Wayne came closer. “No, he’s right. In that chamber below us there’s either an optical reflector system or another, much smaller crystal. You could bend that kind of beam thirty or eighty degrees without any problem.”
“Optics?” Rudy Wells said. “That means grinding, lenses, understanding the optical properties. They didn’t have optics.”
“Right, doc. You show me there isn’t any crystal in this room either, and I’ll sure agree with you,” Wayne said. “It also means that each chamber has this same kind of booby trap built into it. Maybe worse.”
“Don’t blame them,” Carla said. “They protected what they left behind. That’s all. And gave every one of us a clear warning. Dr. Jennings couldn’t wait. If only he had waited just another few seconds . . .”
Steve forced himself to sound harsh, and worried he’d overdone it. “Tomorrow is what concerns me now, and it should concern all of you. Viejo’s dead too, and that wasn’t accidental.” He looked up, studying the curving upper walls of the dome. “Phil, you’ve got work to do. We need every one of those diagrams in the stone photographed. Don’t leave out anything.” The stone panels were perhaps even more important than the crystal, for they broke down the crystal design from all sides, showed how it received sunlight, how it could be beamed. “You’ve got two cameras,” Steve went on. “Shoot one series in color and one in black-and-white.” Wayne nodded. “When you’re finished, seal the color in a watertight bag and give it to me.

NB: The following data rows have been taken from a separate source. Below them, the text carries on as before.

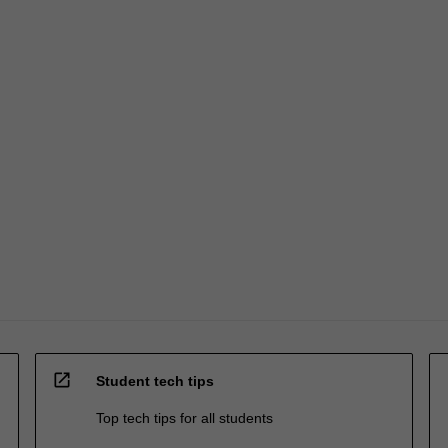
open_in_new
Student tech tips
Top tech tips for all students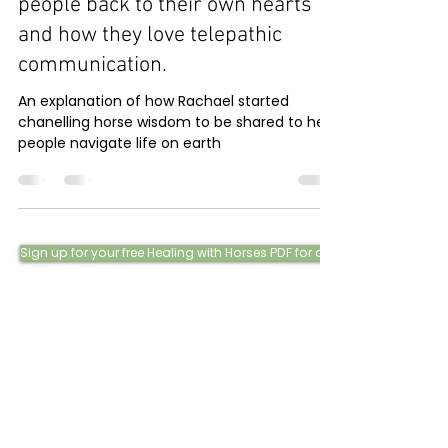
people back to their own hearts
and how they love telepathic
communication.
An explanation of how Rachael started
chanelling horse wisdom to be shared to help
people navigate life on earth
Sign up for your free Healing with Horses PDF for a little taster of our w
Phone:
0415 288 438
Email: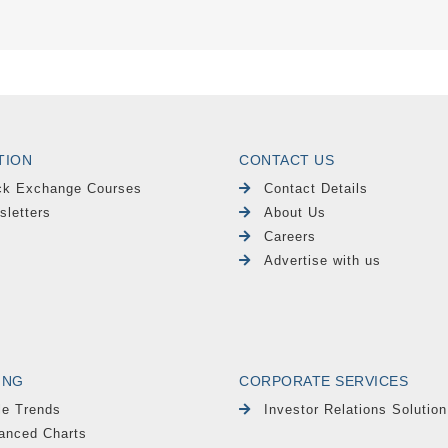
TION
CONTACT US
ck Exchange Courses
Contact Details
sletters
About Us
Careers
Advertise with us
ING
CORPORATE SERVICES
le Trends
Investor Relations Solution
anced Charts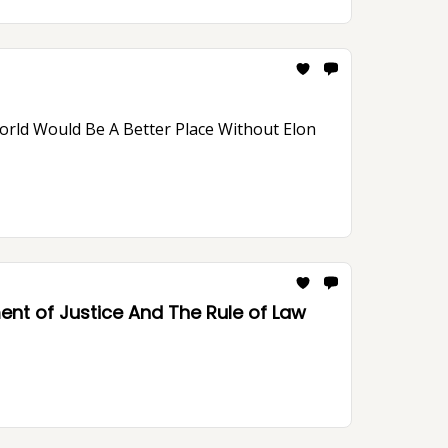
nt of Justice And The Rule of Law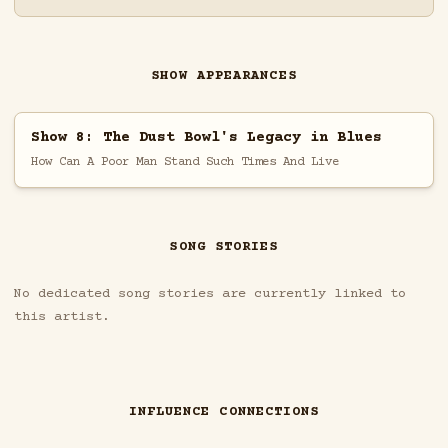
SHOW APPEARANCES
Show 8: The Dust Bowl's Legacy in Blues
How Can A Poor Man Stand Such Times And Live
SONG STORIES
No dedicated song stories are currently linked to
this artist.
INFLUENCE CONNECTIONS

You keep the black-and-white the same way. Rudy, stay with Phil. Use that tape recorder. Make any notes you think are pertinent. Start over there. Mark it panel number one and go clockwise around the dome. The sooner we get this on film and tape the better.” He looked at them all. “We may have to execute that well known maneuver of getting the hell out of here, and soon. Fossengen and his crew are likely to get impatient.”